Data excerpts
+ + +
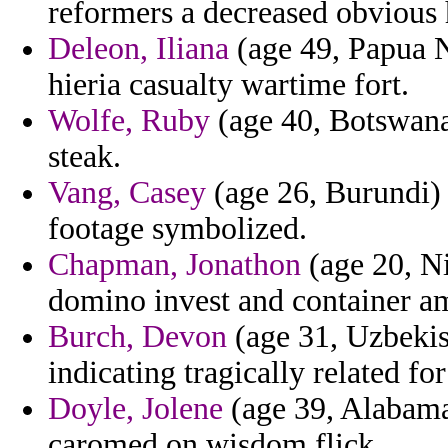
reformers a decreased obvious h
Deleon, Iliana
(age 49, Papua N
hieria casualty wartime fort.
Wolfe, Ruby
(age 40, Botswana)
steak.
Vang, Casey
(age 26, Burundi)
footage symbolized.
Chapman, Jonathon
(age 20, Ni
domino invest and container a
Burch, Devon
(age 31, Uzbekis
indicating tragically related fo
Doyle, Jolene
(age 39, Alabama
caromed on wisdom flick.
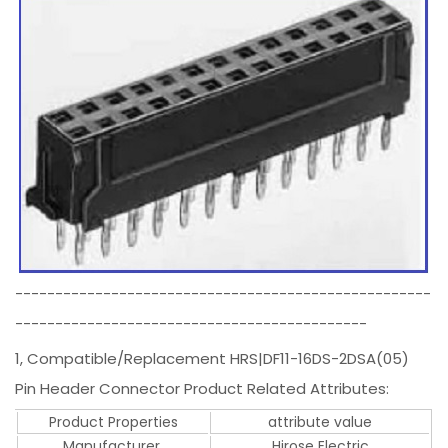
----------------------------------------------------
--------------------------------------------
1, Compatible/Replacement HRS|DF11-16DS-2DSA(05)
Pin Header Connector Product Related Attributes:
Product Properties
attribute value
Manufacturer.
Hirose Electric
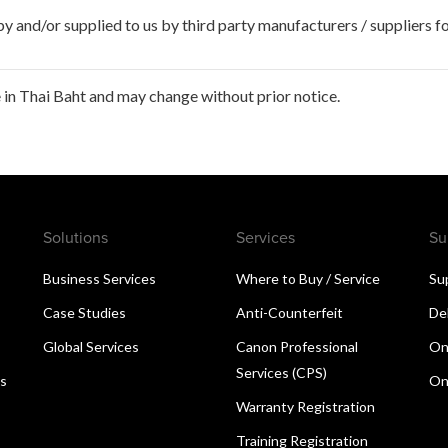
 and/or supplied to us by third party manufacturers / suppliers fo
in Thai Baht and may change without prior notice.
Solutions
Services
Su
Business Services
Where to Buy / Service
Su
Case Studies
Anti-Counterfeit
De
Global Services
Canon Professional
On
Services (CPS)
ns
On
Warranty Registration
Training Registration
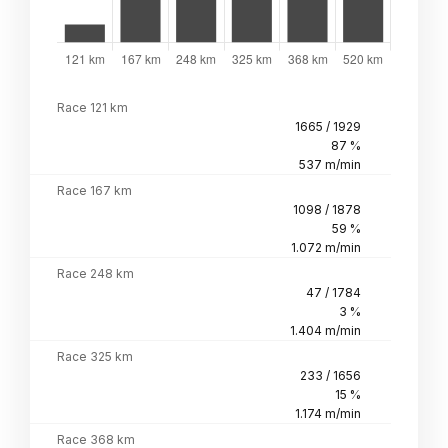
Race 121 km
1665 / 1929
87 %
537 m/min
Race 167 km
1098 / 1878
59 %
1.072 m/min
Race 248 km
47 / 1784
3 %
1.404 m/min
Race 325 km
233 / 1656
15 %
1.174 m/min
Race 368 km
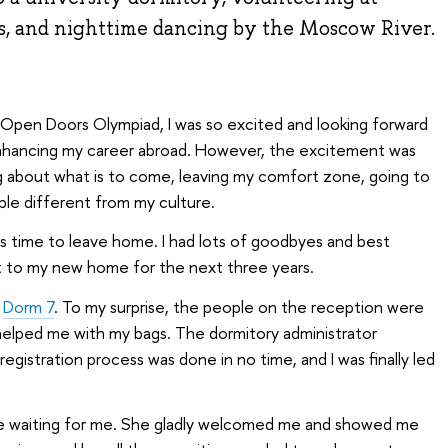
s, and nighttime dancing by the Moscow River.
 Open Doors Olympiad, I was so excited and looking forward
 enhancing my career abroad. However, the excitement was
ing about what is to come, leaving my comfort zone, going to
ople different from my culture.
 was time to leave home. I had lots of goodbyes and best
get to my new home for the next three years.
,
Dorm 7
. To my surprise, the people on the reception were
helped me with my bags. The dormitory administrator
gistration process was done in no time, and I was finally led
e waiting for me. She gladly welcomed me and showed me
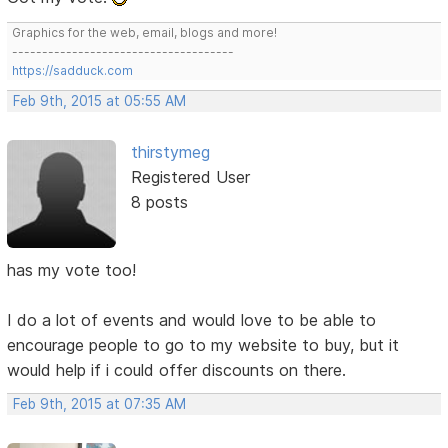
Graphics for the web, email, blogs and more!
-------------------------------------
https://sadduck.com
Feb 9th, 2015 at 05:55 AM
thirstymeg
Registered User
8 posts
has my vote too!
I do a lot of events and would love to be able to
encourage people to go to my website to buy, but it
would help if i could offer discounts on there.
Feb 9th, 2015 at 07:35 AM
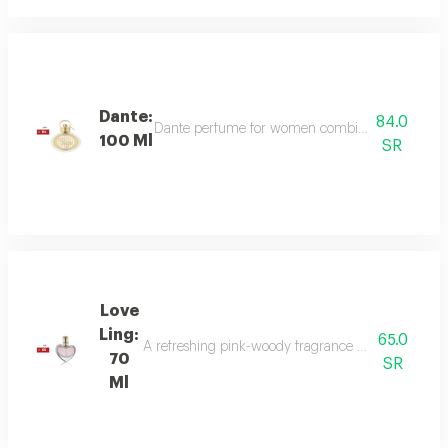
Dante:
84.0
Dante perfume for women combines sweet and dee
100 Ml
SR
Love
Ling:
65.0
A refreshing pink-woody fragrance with top notes o
70
SR
Ml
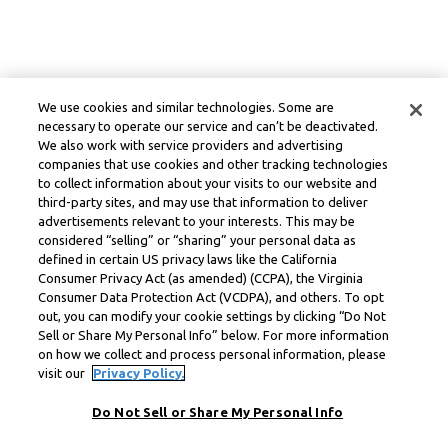
We use cookies and similar technologies. Some are
necessary to operate our service and can’t be deactivated.
We also work with service providers and advertising
companies that use cookies and other tracking technologies
to collect information about your visits to our website and
third-party sites, and may use that information to deliver
advertisements relevant to your interests. This may be
considered “selling” or “sharing” your personal data as
defined in certain US privacy laws like the California
Consumer Privacy Act (as amended) (CCPA), the Virginia
Consumer Data Protection Act (VCDPA), and others. To opt
out, you can modify your cookie settings by clicking “Do Not
Sell or Share My Personal Info” below. For more information
on how we collect and process personal information, please
visit our
Privacy Policy.
Do Not Sell or Share My Personal Info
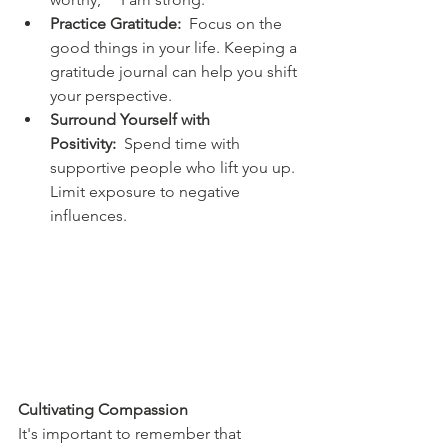
Practice Gratitude:
  Focus on the 
good things in your life. Keeping a 
gratitude journal can help you shift 
your perspective.
Surround Yourself with 
Positivity:
  Spend time with 
supportive people who lift you up. 
Limit exposure to negative 
influences.
Cultivating Compassion
It's important to remember that 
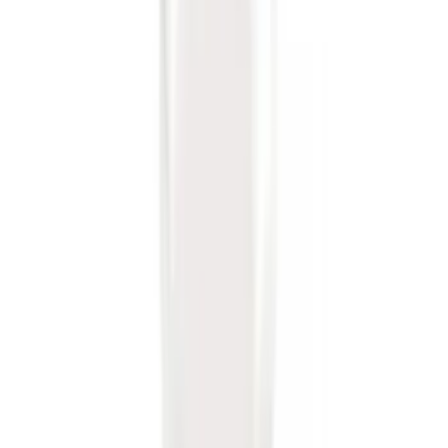
Tow Recovery Hook
SKU
:
6M2Z17A954A
Trailer Hitch Ball Mount 1 1/4" Class II
SKU
:
BL8Z19A282A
+ + +
#### Task details
Wherever the word "party" appears in the data, return the whole line.

#### Response
 and/or supplied to us by third party manufacturers / suppliers fo
third-party sites, and may use that information to deliver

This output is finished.